### PASSAGE PROVIDED
John Russell Tapley (1917-1967), a/k/a Russ, a/k/a Uncle Russ (to me) was my father's brother. He was the second oldest child (of 6) of Nealie Drake Tapley and the sixth child (of 10) of Lusion Keman Tapley.
From the stories I have been told through the years from my dad, my other uncles, my mom, my cousin, Ronnie, etc., it is obvious that Russ was a force to be reckoned with from the time he was a child. He was mischievous, and I am sure that Grandma Nealie wanted to pull her hair out at times at his antics.
By the time he was a teenager, he was big and strong, and definitely had his own mind. I think he was the only one brave enough to run from his mother. Whether he didn't want to do what Nealie told him at that moment or he simply had done something that he needed to be punished for, he would take off running across the fields. Nealie would tell his brother, Dorsey, to go bring him back. Now Dorsey could catch up with Russ, no problem. However, he couldn't talk Russ into coming back. This put Dorsey in an impossible position because if he laid a hand on his brother, Russ would beat him. But if he came back to his mother without Russ, Nealie would beat him. I think he just kept running with Russ, begging him to come back. LOL.
So Russ wouldn't get his punishment... that particular day. Grandma Nealie would warn the kids that they would get it - when they least expected it. Sure enough, it might be two weeks later, she would set the alarm to get up in the middle of the night. She would get a switch and go into Russ's room, which he shared the room and the bed with Dorsey, and she would just start bringing that switch down on Russ while he was asleep. Remember I mentioned how strong he was? Well, he managed to grab the mattress on both sides and flip it over to protect himself from the blows. Unfortunately, Dorsey would get dumped out and all the lashes fell on him. LOL.
######
### EXTRACTED DATA
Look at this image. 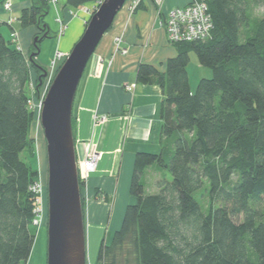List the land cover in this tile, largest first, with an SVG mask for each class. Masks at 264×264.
Returning a JSON list of instances; mask_svg holds the SVG:
<instances>
[{"label": "trees", "instance_id": "obj_1", "mask_svg": "<svg viewBox=\"0 0 264 264\" xmlns=\"http://www.w3.org/2000/svg\"><path fill=\"white\" fill-rule=\"evenodd\" d=\"M209 2L210 40L177 44L166 73L148 63L137 70V82L163 92L161 152L135 156L134 201L114 242L100 248L97 264H120L125 256L136 264H264V0ZM48 7V0H32L18 18L21 27L37 26L36 38H49ZM2 25L0 20V264H28L39 175L22 155L32 144L36 115L33 72L39 73L37 98L46 68L37 60L40 42L31 47V58L1 33ZM191 52L213 72L196 91L187 71ZM150 168L161 174L156 194L145 191Z\"/></svg>", "mask_w": 264, "mask_h": 264}, {"label": "crops", "instance_id": "obj_2", "mask_svg": "<svg viewBox=\"0 0 264 264\" xmlns=\"http://www.w3.org/2000/svg\"><path fill=\"white\" fill-rule=\"evenodd\" d=\"M3 2L4 0H0V20L8 35L4 34L3 28L1 33L11 39L14 29L18 33L17 42L23 54L30 56L34 39L40 33L39 29L34 25L23 28L20 22L10 26L8 21L12 16L18 20L22 9L30 6L32 0H6L5 2H11L9 11L3 9ZM48 2L49 12L44 20L50 37L40 44L43 55L40 54L37 60L46 68L50 79L56 74L53 75L54 71L50 69L49 63L57 51L66 55L71 53L91 19L92 5L89 6V3L74 8L67 5V0H59L57 4H52L51 0ZM189 2L190 0H166L165 10L186 6ZM142 5L132 14L125 6L116 16L111 30L102 38L96 53L90 59L76 94L73 119H77L74 128L77 161L83 160L90 152L102 154L97 170L88 178L91 194L96 187H100L106 193H116L117 199L131 196L130 180L135 156L138 152H161L160 134L163 125L160 109L163 92L159 85H142L137 82V70L140 65L148 63L166 73L167 62L177 56L178 48L169 44L165 30L160 26L156 5L151 0H145ZM58 18L67 25L64 34H60ZM117 37H122L120 48L126 49L127 54L116 50ZM135 84L134 90H127L128 86ZM100 120L104 122L99 123ZM93 121L101 126L96 133L91 128ZM91 137L94 140L89 141ZM96 143L99 151H96ZM120 148L125 151L123 156L127 157L126 164L118 169L116 153ZM117 170L120 177L117 175L115 178ZM116 180L119 182L117 189L114 182ZM98 210L95 207L90 212L89 223L94 222ZM47 239V230H42L36 238L38 242H35L29 264L47 262L45 259L48 252H44L48 245Z\"/></svg>", "mask_w": 264, "mask_h": 264}, {"label": "water", "instance_id": "obj_3", "mask_svg": "<svg viewBox=\"0 0 264 264\" xmlns=\"http://www.w3.org/2000/svg\"><path fill=\"white\" fill-rule=\"evenodd\" d=\"M127 0H104L86 30L57 70L40 114L47 141L48 264H87V239L77 162L73 111L80 81L102 38ZM35 38L34 43L42 42ZM40 52L38 49L37 53ZM35 55L32 54L31 58ZM41 79L47 78L42 68ZM41 85V83H40Z\"/></svg>", "mask_w": 264, "mask_h": 264}, {"label": "rangeland", "instance_id": "obj_4", "mask_svg": "<svg viewBox=\"0 0 264 264\" xmlns=\"http://www.w3.org/2000/svg\"><path fill=\"white\" fill-rule=\"evenodd\" d=\"M104 0H93L92 2H88L87 4L90 3L89 6H91V13L96 12L99 9V5L101 2ZM7 2H3L2 7L4 10L7 11L6 6ZM86 4V5H87ZM11 9V8H10ZM165 9V8H164ZM170 10V9H169ZM158 12V11H157ZM259 16V15H258ZM257 16V17H258ZM13 17V16H12ZM256 17V18H257ZM15 22L13 21L12 24H15L19 22L15 17H13ZM90 20V19H89ZM88 24V23H87ZM86 24V25H87ZM3 28V27H1ZM4 34L8 35L7 29L4 27L3 28ZM12 36V34L10 35ZM167 37V35H166ZM168 38V37H167ZM46 40L40 42V44L44 43ZM169 42V41H168ZM170 44V43H169ZM32 51H30V56H32ZM40 56L43 55L41 48H40ZM56 55L54 58L51 60L50 64V69L54 71L55 75L57 73V70L62 66L63 63H58L57 68H53L52 61L55 59ZM190 58L191 61L189 63V66L187 67L188 71V77L190 80V86L192 91H196V87L198 86L199 82L201 81L202 78H212L213 72L209 68H205L201 66L199 63L198 57L194 52L190 53ZM49 69V68H48ZM49 71V70H48ZM38 74L39 73H34L33 72V82L31 84V96L32 98L35 99L34 107L35 109V121L32 125L31 128V135H30V142H32L31 146L28 148V151L24 152L22 155L23 161L26 162V164L30 165V167L37 171L38 180L36 182V187H35V194L36 197H38L37 204H36V215H37V221H35V230H36V238L40 235L42 230H47V235H48V224H47V217H48V167L49 164L47 163V152L45 156V147L47 146V141L45 140V131L42 128L41 120H40V114H41V109H40V102L42 99L36 98L35 97V92H37V81H38ZM37 78V80H36ZM54 77H51L50 79L47 77L44 79V83L42 84V87L40 89V96L42 97L43 93L47 91V89L50 87L51 82L53 81ZM95 113V111H94ZM108 117V116H106ZM105 120V119H104ZM104 120H100L99 123L104 122ZM76 122V123H75ZM75 125H77V119H73V129L75 128ZM102 125V124H101ZM98 124H95L94 121L92 123V131L96 133L98 131ZM75 131V129H74ZM75 137V136H74ZM94 140L93 137L89 138V141ZM88 141V143H89ZM41 146L43 148V153H41ZM97 150H98V145L96 143ZM94 148V146H93ZM92 148V149H93ZM123 149L120 148V150H117L118 154V163L117 166L118 169H121L125 164L126 160L125 158L127 156H123ZM102 155V154H101ZM86 156L83 158L81 161L78 162V167H79V173H80V183L83 185L81 186V195L83 198L82 201V206H83V212H84V217H85V228H86V239H87V264H97L98 263V258L100 255L101 247L106 245L109 246L114 242V235L118 229H120V225L122 224L123 218L125 217L124 213L126 211V208L130 205V203L133 200L132 195L131 196H126L124 198H118L116 193H106L103 189L100 187H96V189L93 190V193H90V187L88 180L90 179L91 175L94 173H90L89 175L84 174V170L86 167V162H85ZM100 160V159H99ZM98 160V161H99ZM100 162V161H99ZM98 162V164H99ZM97 164V167H98ZM122 164V165H121ZM97 169H95L96 171ZM119 171L117 170L115 174V178H117ZM84 174V175H83ZM120 177V175H118ZM161 174L156 173V169L150 168L148 170L147 176H146V188L145 191L148 194H156L158 193L157 191V183L160 180ZM167 179L172 182V176L170 172H166ZM82 178L84 180L82 181ZM89 178V179H88ZM116 184V189L118 186L117 180L114 181ZM131 201V202H130ZM99 208L95 215L94 222L89 223L88 218L90 212L94 208ZM38 240V239H37ZM36 239V243L38 242ZM48 244V243H47ZM48 245L46 246L47 251ZM43 249V247H42ZM48 252V251H47ZM47 255V254H46ZM90 255H91V260L93 263H91L90 260ZM126 257H121L120 264H136L134 259H130L131 263H129V260L126 259ZM47 258L45 259L46 262ZM128 260V261H126ZM37 262V261H34ZM29 264V263H28ZM37 264V263H36ZM45 264H48L46 262Z\"/></svg>", "mask_w": 264, "mask_h": 264}, {"label": "built area", "instance_id": "obj_5", "mask_svg": "<svg viewBox=\"0 0 264 264\" xmlns=\"http://www.w3.org/2000/svg\"><path fill=\"white\" fill-rule=\"evenodd\" d=\"M59 0H51L52 4H57ZM145 0H127L125 6L128 7L130 13H134L143 5L142 3ZM153 4L156 5L157 15H159L160 26L165 30V33L168 37V41L170 45L177 46V44H184L188 42L195 41H207L212 38L213 31V19L212 14L209 11L210 0H190V2L186 6H179L170 10H165V1L166 0H151ZM7 11L11 8V2H7L6 6ZM60 24V34L65 33L66 24L64 20L58 18ZM14 18L11 17L9 19V25L11 26ZM18 33L13 29L11 39L16 44L18 50L22 51L20 44L17 42ZM122 37L116 38V50L122 52V54H127L126 49H121L120 45L122 44ZM67 57L63 52L57 51L55 59L52 61L53 68H57L58 63L62 62ZM54 70V69H53ZM136 84L133 86H128L127 90H134ZM46 92L43 93L42 97L38 96V98L42 99L40 102V109L42 111L43 103L46 99ZM34 101L31 102L32 108L34 107ZM99 154L94 152H90L86 155V167L84 170V174L89 175L90 173H94L95 169H97V164L99 160ZM83 174V175H84ZM84 178H82V181ZM36 185V183H35ZM32 191L35 192V186ZM36 213V211H35ZM38 219H36L37 221Z\"/></svg>", "mask_w": 264, "mask_h": 264}, {"label": "bare ground", "instance_id": "obj_6", "mask_svg": "<svg viewBox=\"0 0 264 264\" xmlns=\"http://www.w3.org/2000/svg\"><path fill=\"white\" fill-rule=\"evenodd\" d=\"M93 15V13H91V16ZM69 54L70 53H68V55H67V57L62 61V62H60V63H63L67 58H68V56H69ZM48 74V73H47ZM49 89V88H48ZM48 89H47V91H48ZM47 94V93H46ZM43 151V148H42V146H41V153H43L42 152ZM46 151H47V146L45 147V156H46ZM48 153V152H47ZM99 159H101L102 158V155L101 154H99V157H98ZM100 161V160H99ZM48 218V217H47ZM47 224H48V219H47ZM90 260H91V255H90ZM91 263H93V261L91 260Z\"/></svg>", "mask_w": 264, "mask_h": 264}]
</instances>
######
■ REQUIRED TASKS
1: In the passage about Uncle Russ, how many children did Nealie Drake Tapley have?
2: Based on the passage about Uncle Russ, mark each statement yes or no, and quote the words that decide it: (a) Russ was born in 1917. (b) Dorsey was unable to catch up with Russ when Russ ran across the fields. (c) Nealie punished Russ on the same day he ran from her.
3: Reproduce word for word the part of the passage about Uncle Russ that begins at the words "So Russ wouldn't" and stops after "on him. LOL.".

■ OUTPUTS
1: Six.

2:
(a) Yes: "John Russell Tapley (1917-1967)"
(b) No: "Now Dorsey could catch up with Russ, no problem."
(c) No: "So Russ wouldn't get his punishment... that particular day."

3:
So Russ wouldn't get his punishment... that particular day. Grandma Nealie would warn the kids that they would get it - when they least expected it. Sure enough, it might be two weeks later, she would set the alarm to get up in the middle of the night. She would get a switch and go into Russ's room, which he shared the room and the bed with Dorsey, and she would just start bringing that switch down on Russ while he was asleep. Remember I mentioned how strong he was? Well, he managed to grab the mattress on both sides and flip it over to protect himself from the blows. Unfortunately, Dorsey would get dumped out and all the lashes fell on him. LOL.